The backbone of dynamic pricing in the food industry is technology. Point-of-sale systems, inventory management software, and customer relationship management platforms collect vast amounts of data that feed into pricing algorithms. The rise of mobile apps and online ordering has provided additional data streams and opportunities for dynamic pricing. Artificial intelligence and machine learning are increasingly being used to refine these algorithms, making price adjustments more accurate and timelier. These technologies can analyze complex datasets, predict trends, and automate pricing adjustments, reducing the need for manual intervention. Just because we have the technology to institute this practice doesn’t mean we should.

As dynamic pricing becomes more prevalent, supermarkets and restaurants must navigate ethical considerations and customer perceptions. There’s a fine line between smart pricing and price gouging, especially for essential goods like food with food inflation becoming one of the most pressing issues and concerns for consumers. Transparency about pricing practices and ensuring that price fluctuations remain within reasonable bounds are vital to maintaining customer trust.

We face the risk that dynamic pricing could exacerbate inequalities if not carefully managed. For instance, surge pricing during emergencies or in underserved areas could make food unaffordable for some segments of the population and further erode consumer confidence in our food supply.

There is no doubt that dynamic pricing is poised to become even more sophisticated and widespread in the food industry. As Internet of Things (IoT) devices become more common, supermarkets and restaurants will have access to real-time data streams (e.g., from smart appliances and wearables) that could further refine pricing strategies. However, these technologies’ practices hinge on the industry’s ability to balance profit motives with ethical considerations and customer satisfaction.

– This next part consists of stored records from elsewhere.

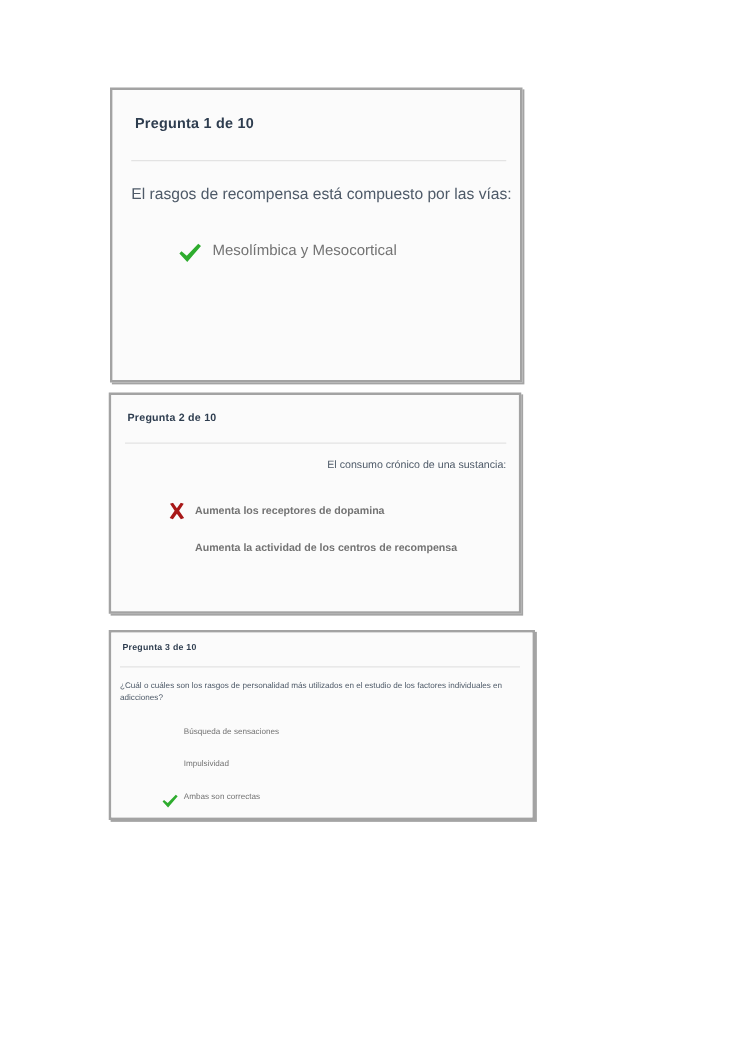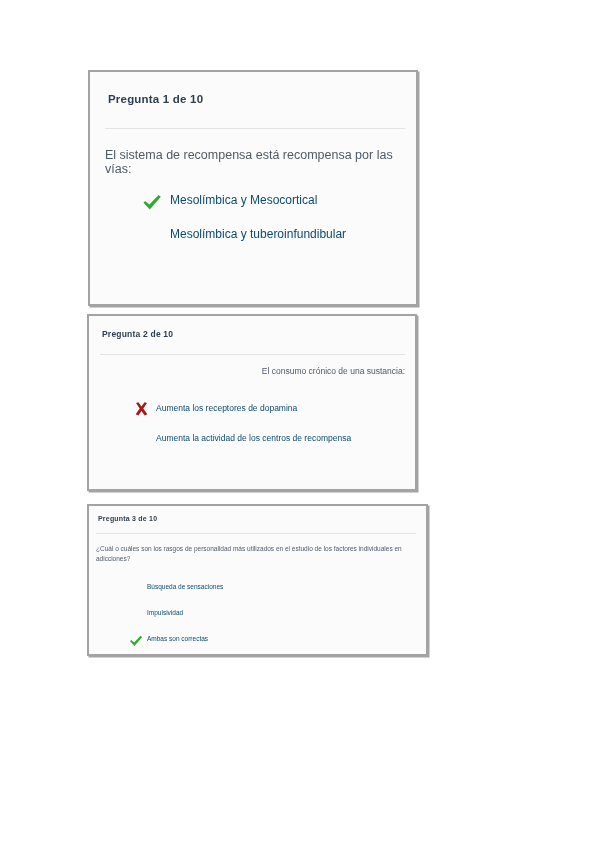--- a/index.html
+++ b/index.html
@@ -140,7 +140,7 @@
     <div class="card-inner">
       <div class="q-header">Pregunta 1 de 10</div>
       <hr class="divider">
-      <div class="q-text">El sistema de recompensa está recompensa por las vías:</div>
+      <div class="q-text">El rasgos de recompensa está compuesto por las vías:</div>
       <ul class="options">
         <li class="option">
           <span class="opt-icon">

There is also much discussion and controversy about personalized pricing, where prices are adjusted based on individual customer profiles. It is commonplace for supermarket circulars to offer different prices based on the demographics of each store’s radius or zip code, and we see shoppers traveling to another area to avail themselves of cheaper prices at the same chain. As the technologies for personalized pricing becomes more sophisticated this raises privacy concerns and could also lead to pricing strategies that could harm, or benefit, businesses and consumers.

Dynamic pricing is in its infancy in the food industry, evolving from simple discounting tactics to sophisticated, data-driven strategies. However, as the industry navigates this new terrain, it must remain vigilant about ethical considerations and customer perceptions to ensure that dynamic pricing serves to enhance, rather than undermine, the value proposition to consumers.

Retail category managers must be the caretakers of dynamic pricing in the food industry — and approach the practice with care and responsibility.